Copy the records below verbatim, starting at the line that contains "pose: elev=79.8 azim=118.9" and continuing through the end of the records. Omit the pictures from your copy.
##### MATERIALS PROVIDED #####
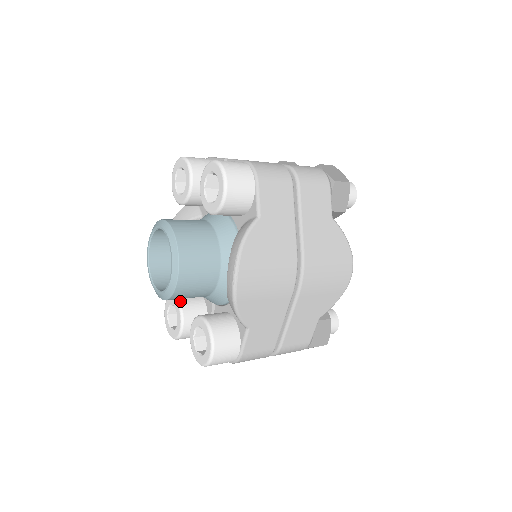
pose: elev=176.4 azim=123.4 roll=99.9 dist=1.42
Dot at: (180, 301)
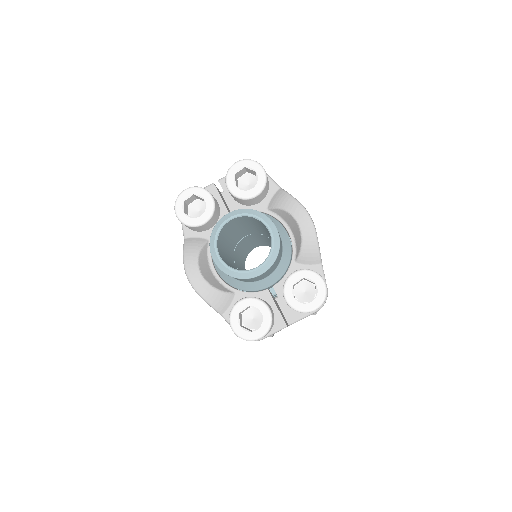
Dot at: (251, 297)
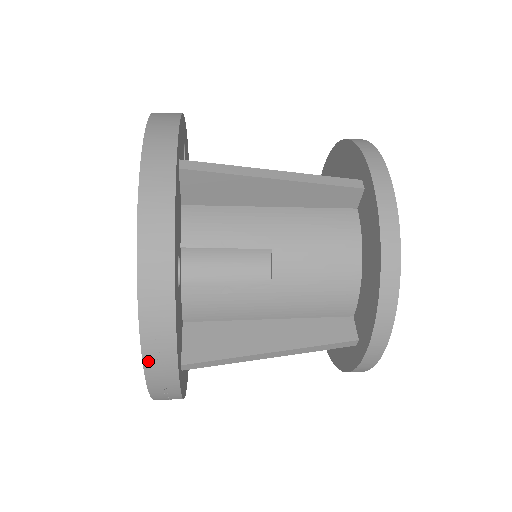
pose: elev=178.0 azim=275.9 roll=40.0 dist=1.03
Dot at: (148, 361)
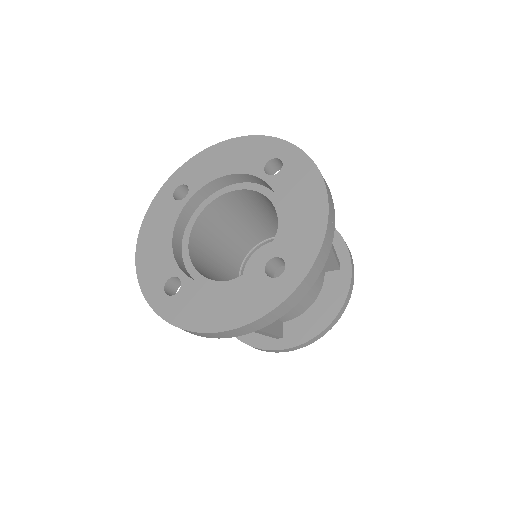
Dot at: (322, 176)
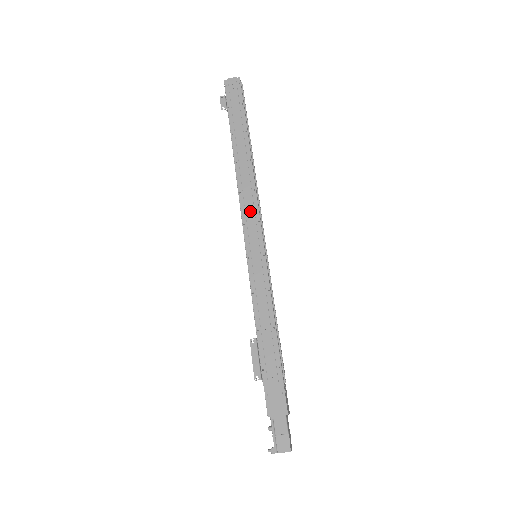
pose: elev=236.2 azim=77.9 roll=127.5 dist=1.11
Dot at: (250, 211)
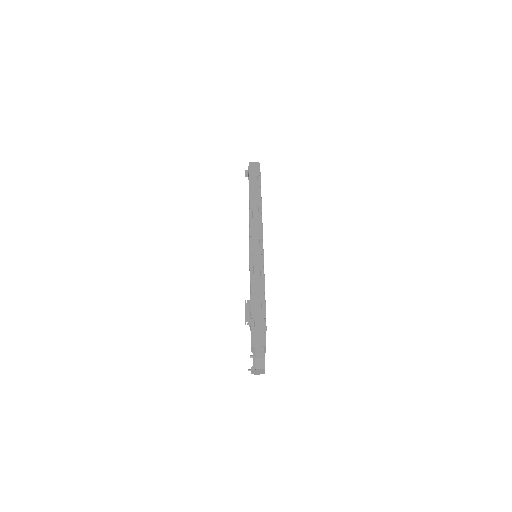
Dot at: (256, 230)
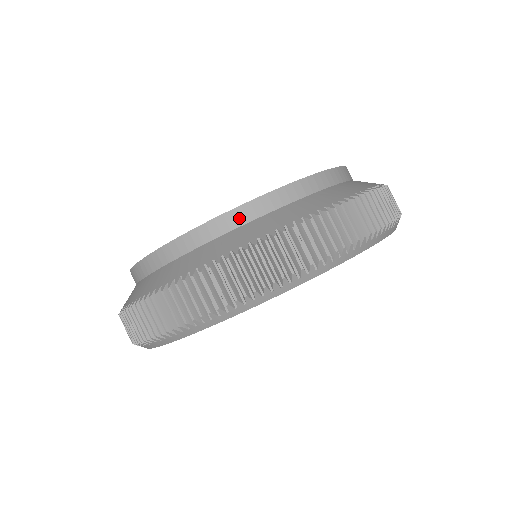
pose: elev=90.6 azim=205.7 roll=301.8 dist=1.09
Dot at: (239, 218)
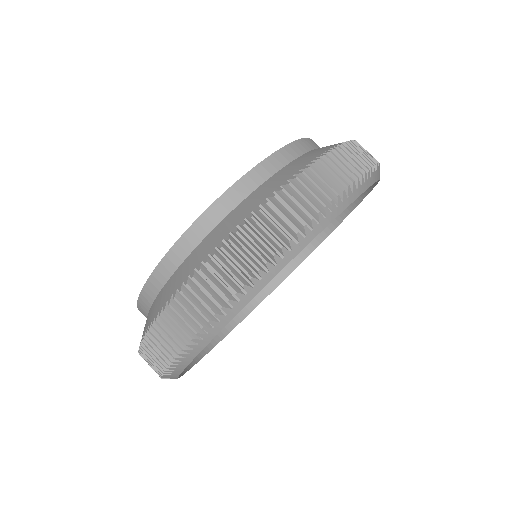
Dot at: (156, 285)
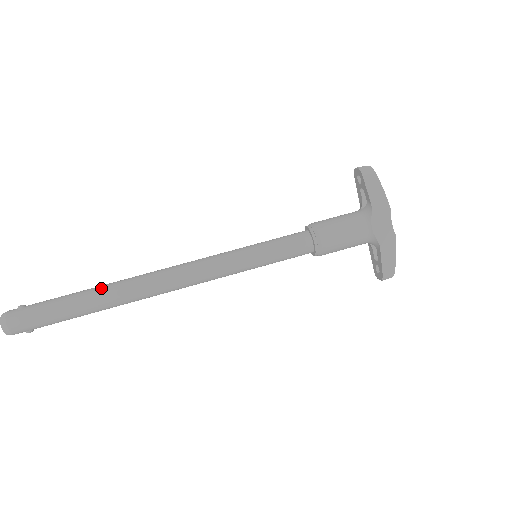
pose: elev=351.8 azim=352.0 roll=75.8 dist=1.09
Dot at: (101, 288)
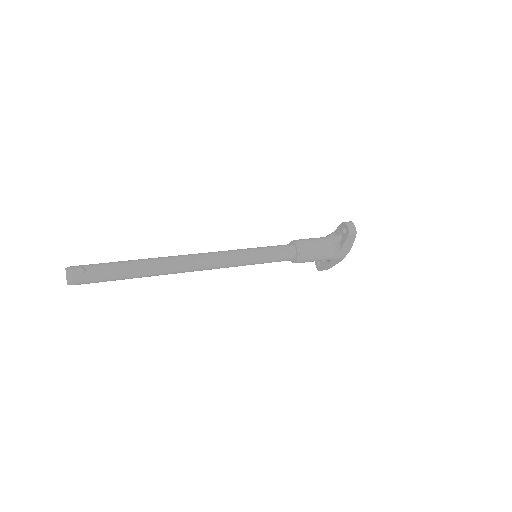
Dot at: (147, 268)
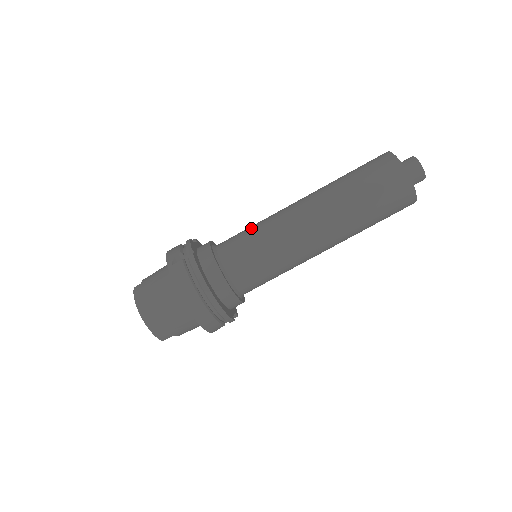
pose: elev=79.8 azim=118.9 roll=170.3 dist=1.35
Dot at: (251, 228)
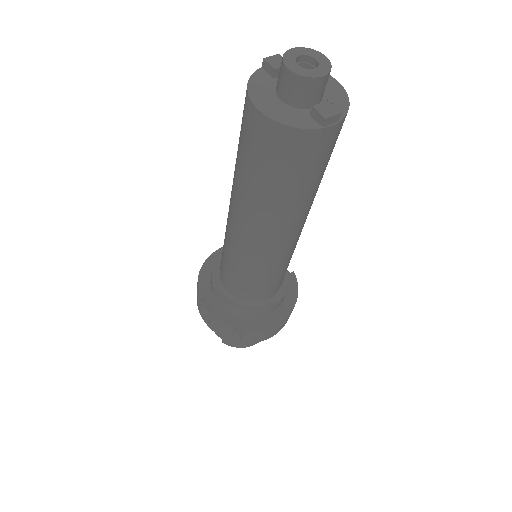
Dot at: (240, 274)
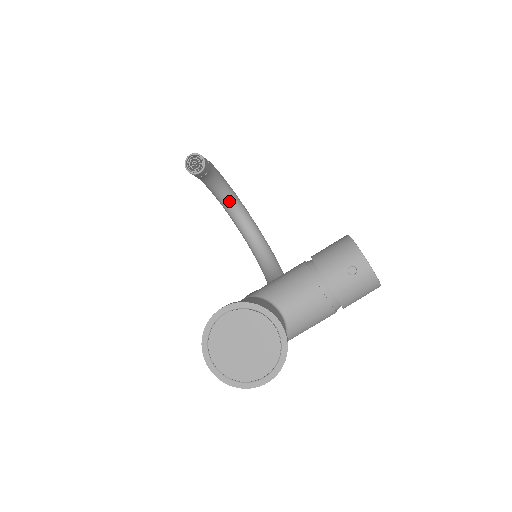
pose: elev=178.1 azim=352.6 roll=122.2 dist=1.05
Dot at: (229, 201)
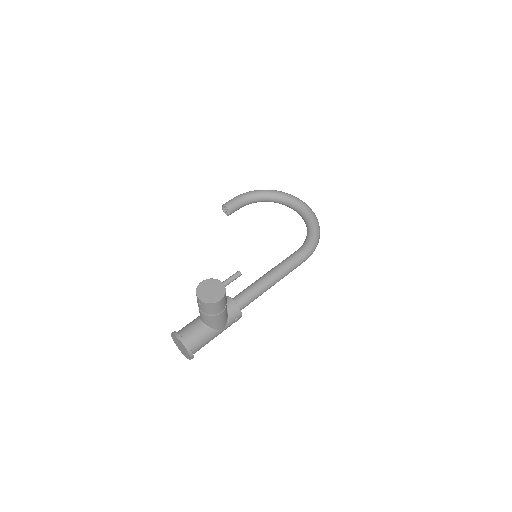
Dot at: (273, 200)
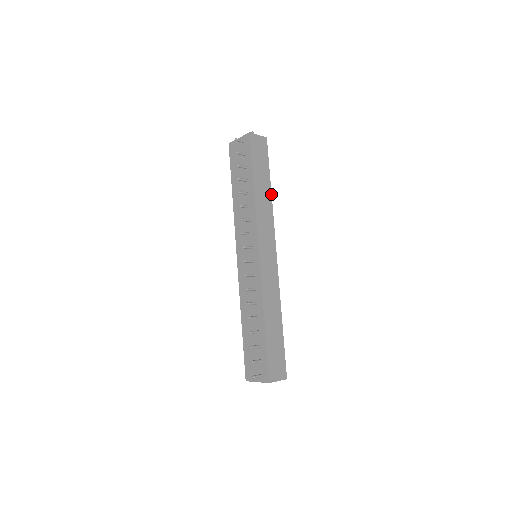
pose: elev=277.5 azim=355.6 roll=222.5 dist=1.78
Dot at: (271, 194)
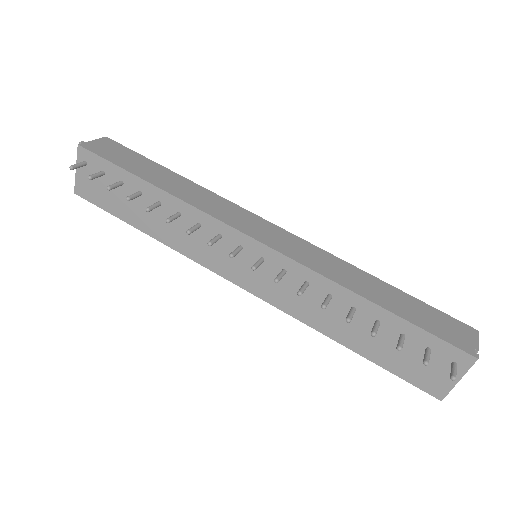
Dot at: (184, 178)
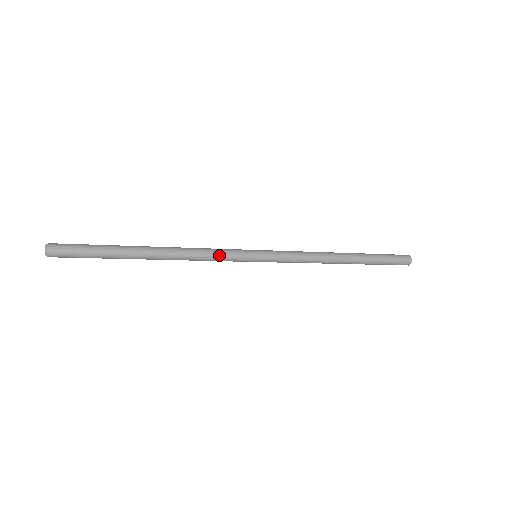
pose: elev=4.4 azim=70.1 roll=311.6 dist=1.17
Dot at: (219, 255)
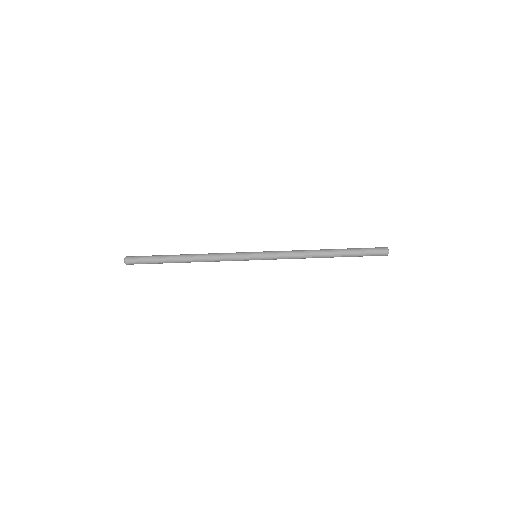
Dot at: (228, 259)
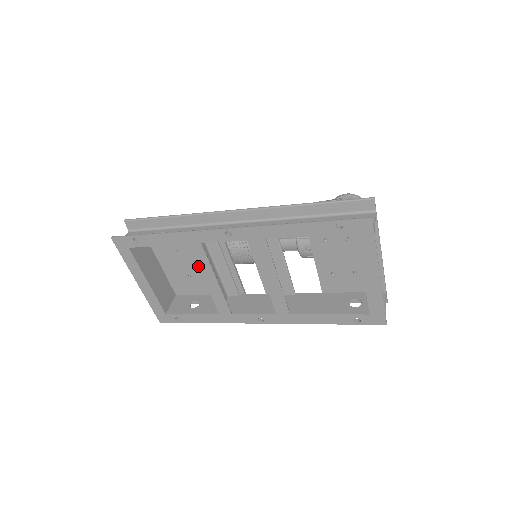
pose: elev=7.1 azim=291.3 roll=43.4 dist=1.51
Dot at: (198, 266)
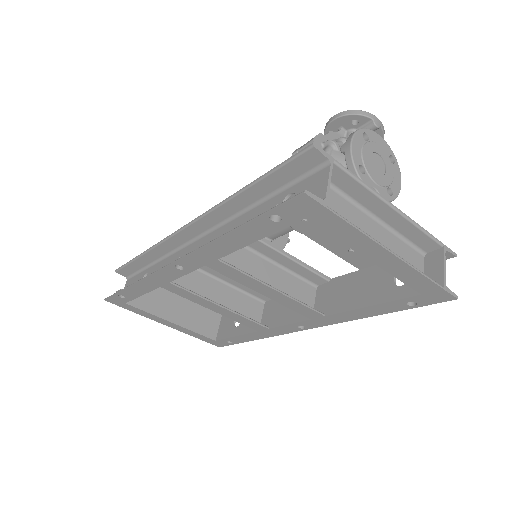
Dot at: occluded
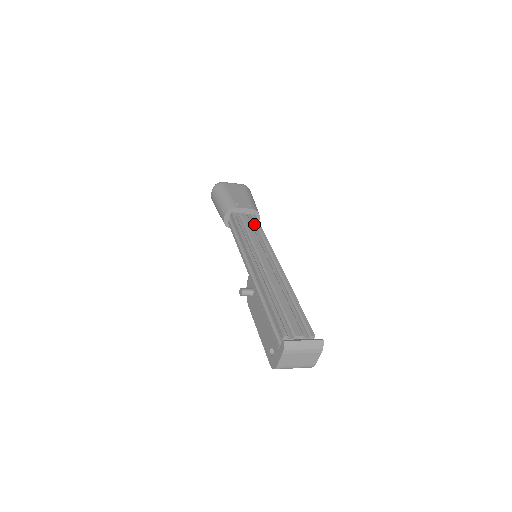
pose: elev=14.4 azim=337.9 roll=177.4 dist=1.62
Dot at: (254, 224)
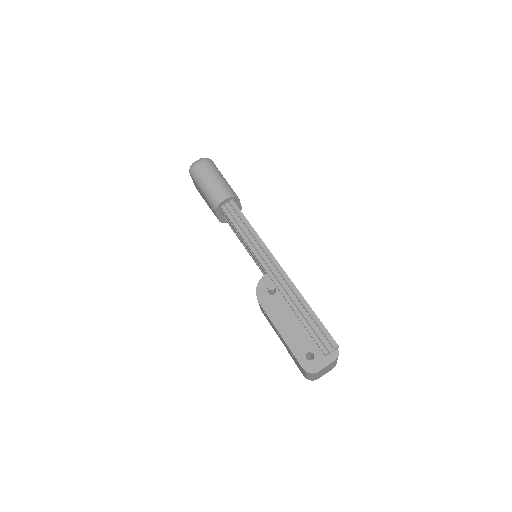
Dot at: occluded
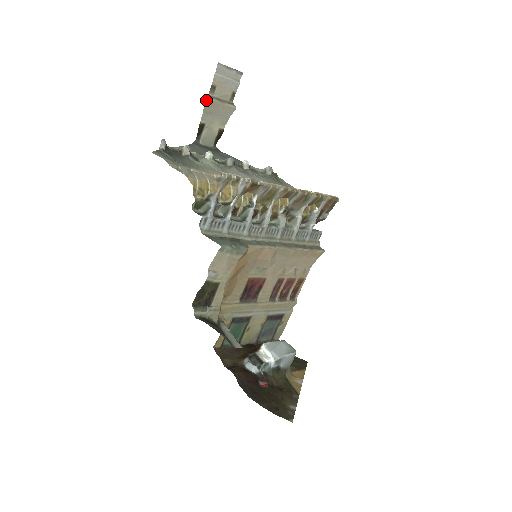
#####
• _FULL OUTPUT_:
pose: elev=79.8 azim=118.9 roll=170.3 dist=1.35
Dot at: (251, 228)
Dot at: (240, 274)
pose: elev=178.1 azim=352.6 roll=122.2 dist=1.05
Dot at: (229, 201)
Dot at: (273, 200)
pose: elev=277.5 azim=355.6 roll=222.5 dist=1.78
Dot at: (271, 194)
Dot at: (184, 178)
pose: elev=4.4 azim=70.1 roll=311.6 dist=1.17
Dot at: (219, 255)
Dot at: (228, 259)
pose: elev=7.1 azim=291.3 roll=43.4 dist=1.51
Dot at: (198, 266)
Dot at: occluded
pose: elev=14.4 azim=337.9 roll=177.4 dist=1.62
Dot at: (254, 224)
Dot at: occluded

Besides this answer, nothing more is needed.